Eventually, the Scots despaired of his endless procrastinating and promptly handed him over to the English, who briskly whisked him away to honourable and very comfortable captivity at Holmby House in Northamptonshire. This had not been on Charles’ agenda. However, he was still King and, so he believed, he had time on his side. After all, what could they do to him? He was King of England, anointed by God, and subject to no man.
Two problems now faced Parliament. What to do with the King, and, what to do with the Army? Despite Charles’ attitude and behaviour, most members of the House could still not readily come to terms with the concept of any head of State other than the King. But Charles had contemptuously dismissed their conditions for his reinstatement believing he was answerable to no one short of the Almighty. How could such an impasse be overcome?

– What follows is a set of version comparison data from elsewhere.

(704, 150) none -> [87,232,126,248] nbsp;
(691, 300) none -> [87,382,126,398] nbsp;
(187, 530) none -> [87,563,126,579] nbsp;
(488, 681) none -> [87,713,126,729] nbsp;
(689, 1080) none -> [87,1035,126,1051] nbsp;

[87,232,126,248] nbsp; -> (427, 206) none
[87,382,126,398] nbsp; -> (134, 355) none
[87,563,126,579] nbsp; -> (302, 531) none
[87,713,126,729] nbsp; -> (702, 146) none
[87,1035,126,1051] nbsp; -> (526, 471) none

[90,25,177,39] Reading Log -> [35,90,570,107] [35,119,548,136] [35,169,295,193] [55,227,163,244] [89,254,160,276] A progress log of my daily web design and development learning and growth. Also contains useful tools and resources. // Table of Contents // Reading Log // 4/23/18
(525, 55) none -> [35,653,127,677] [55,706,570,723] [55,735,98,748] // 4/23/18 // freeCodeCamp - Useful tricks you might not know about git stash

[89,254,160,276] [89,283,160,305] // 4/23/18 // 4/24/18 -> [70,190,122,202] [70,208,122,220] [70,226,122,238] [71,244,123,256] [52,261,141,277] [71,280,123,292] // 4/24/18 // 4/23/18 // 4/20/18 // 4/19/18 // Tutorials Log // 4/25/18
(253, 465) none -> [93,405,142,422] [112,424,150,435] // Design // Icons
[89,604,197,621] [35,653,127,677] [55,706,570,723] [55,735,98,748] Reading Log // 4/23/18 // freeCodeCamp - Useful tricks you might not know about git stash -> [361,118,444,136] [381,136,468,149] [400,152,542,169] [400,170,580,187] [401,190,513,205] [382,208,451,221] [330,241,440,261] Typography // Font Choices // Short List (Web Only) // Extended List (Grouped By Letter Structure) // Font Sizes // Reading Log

The Army presented a much more immediate problem which Parliament mishandled completely. Like all politicians throughout the ages, the wise men of Westminster donned blinkers and blindfolds and acted without thought or consideration for those who had served their cause. They decreed that, as the Army had now served its purpose, at least half of it could be disbanded. The rest would then be either despatched to Ireland to crush dissidents or employed in small numbers to police the Realm. Simple. Problem resolved! But the Army, apart from a handful of independent units, was now entirely under the auspices of the New Model Army and it had no intention of allowing itself to be demobilised except under ITS own conditions. The Army’s High Command invited a deputation from Parliament to discuss the issues raised. At the same time, the rank and file submitted a petition demanding their arrears in pay and the setting up of pensions for the orphans and widows of those killed in the late war. The politicians considered this an utterly ridiculous proposal and made veiled threats against the petitioners. Suspicion and mistrust grew between the opposing factions. Westminster told Fairfax that he must ORDER his men to volunteer to serve in Ireland. Fairfax said he would ask his men but would not order them to volunteer. The Roundheads said they would do nothing until their arrears in pay were forthcoming. And so the issue see-sawed.
Charles spotted what he thought to be a perfect opportunity occasioned by the growing antagonism and began plotting to exploit it, but he was frustrated by a short-lived coup organised by impatient Army agitators when he found himself held under house arrest at Hampton Court. A radical Republican movement, led mainly by the almost Socialist
Levellers
in the Army, was gaining momentum. The Levellers said the country had shed blood in the cause of freedom, justice and equality, and they had NO intention of returning to the iniquities of the ‘old days’. Debates were held at Putney as the soldiers sought to thrash out some kind of future that all could agree on.